Funds raised from such bonds are exclusively used for lending to small and micro businesses. Medium to small-sized banks are usually the main issuers of such bonds. Due to the high risks of microloans, the interest rates of small and micro financial bonds used to be relatively high.

In addition to policy support, abundant market liquidity has also brought down the cost of such bonds, a banker told Caixin.

In the first five months, the Agricultural Bank of China issued 20 billion yuan of small and micro financial bonds at an interest rate of 1.99%, and Bank of China issued 10 billion yuan of bonds at 2.65%, compared with 3.25% in a December issuance.

Even though the funds raised will go to small and micro businesses, investors in the bonds mainly consider the credit status of the issuers, a person at a large brokerage said.

In addition to bank loans, China is exploring broader channels to help small and micro businesses obtain financing.
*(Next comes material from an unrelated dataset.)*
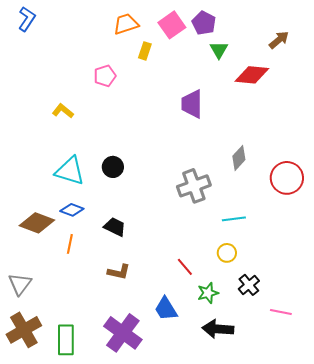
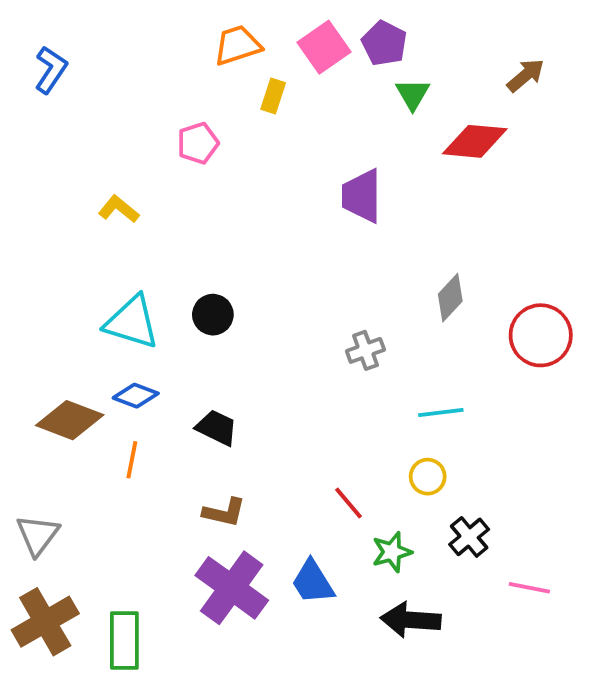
blue L-shape: (27, 19) -> (51, 70), moved
gray cross: (194, 186) -> (365, 350), size x0.6
purple cross: (123, 333) -> (232, 588), moved

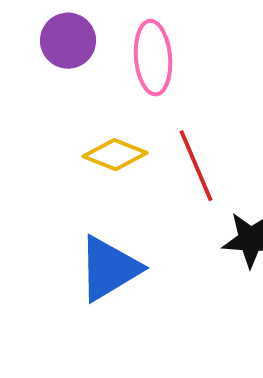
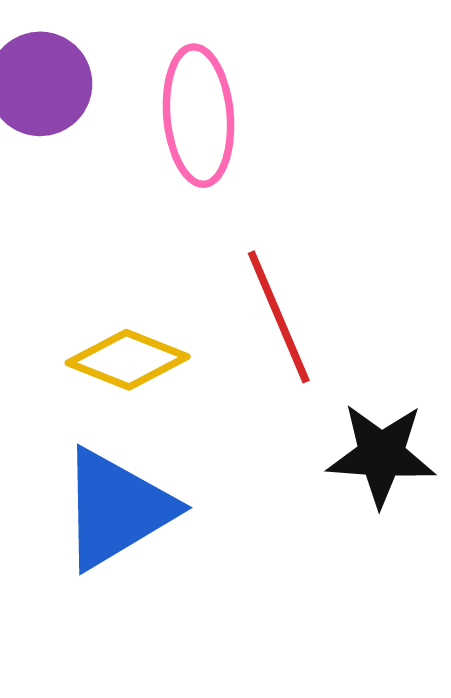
yellow diamond: (115, 155) -> (128, 360), moved

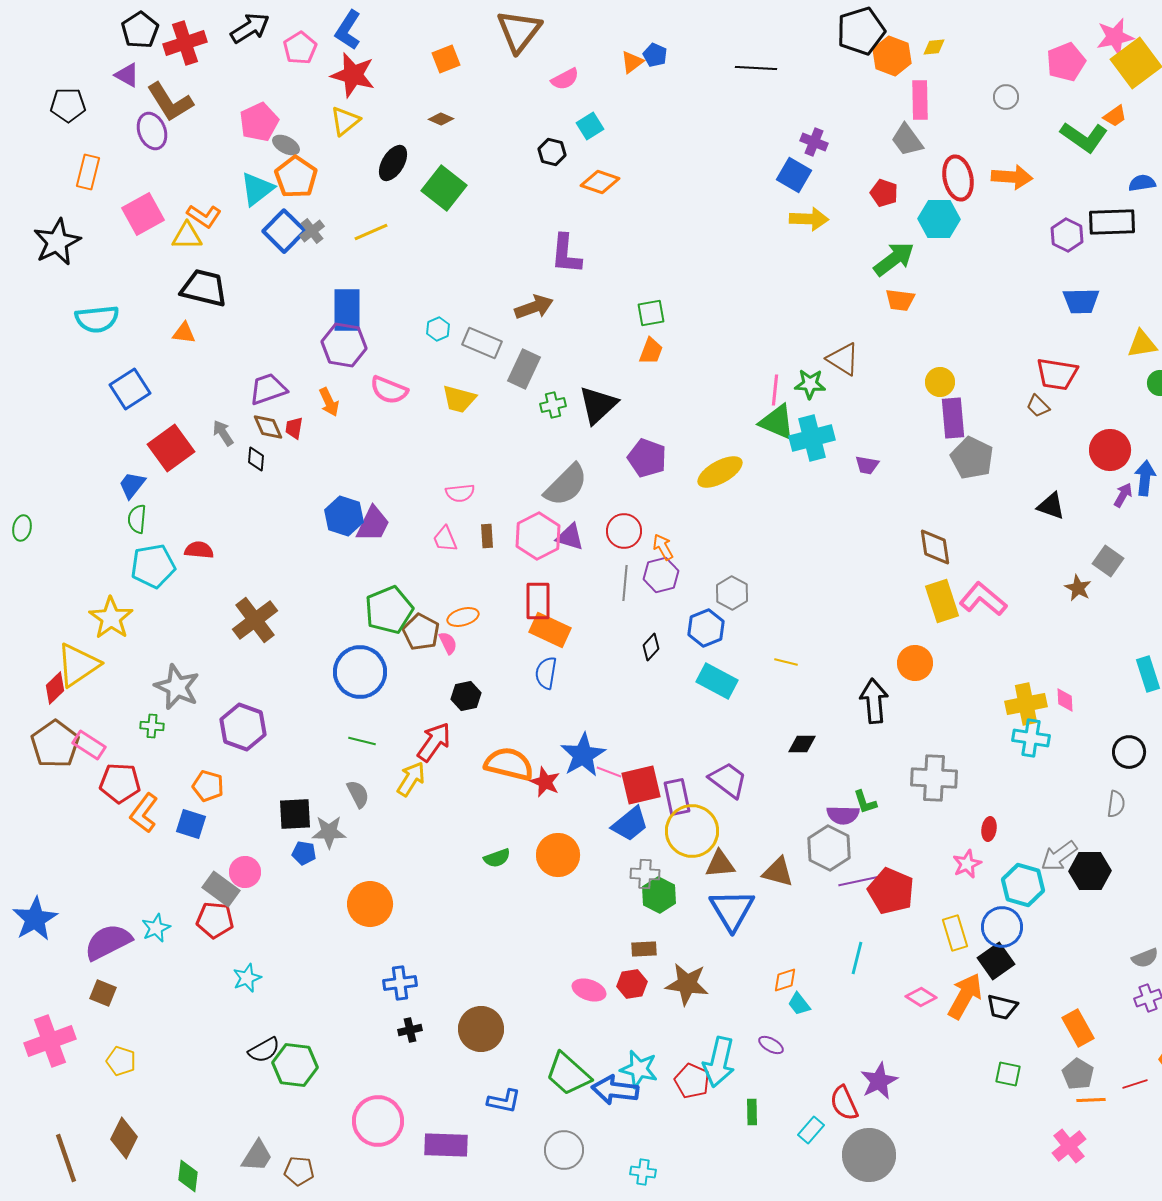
The National Association of Financial Market Institutional Investors (NAFMII), a central bank-backed body that oversees the interbank market, launched a pilot program to issue asset-backed commercial paper (ABCP), a short-term investment product sold by banks and backed by companies’ physical assets.

As of Tuesday, the first batch of ABCPs amounted to 3.3 billion yuan, helping to provide financing for about 270 small and micro businesses in the supply-chain industry.

For those medium, small and micro enterprises that have difficulty raising funds by issuing bonds directly, ABCPs can help them get financing by selling parts of their future expected receivable payments, thus greatly lowering the financing threshold and making the funds directly accessible to the real economy, the NAFMII said.

As many small companies have difficulty lining up financing due to lack of collateral or guarantees, regulators are also considering amending laws to remove institutional barriers.

In a guideline jointly issued Monday by the central bank, the China Banking and Insurance Regulatory Commission, the National Development and Reform Commission and several other ministries, regulators proposed to amend the country’s commercial bank law to revise the provision requiring that commercial bank loans have a guarantee.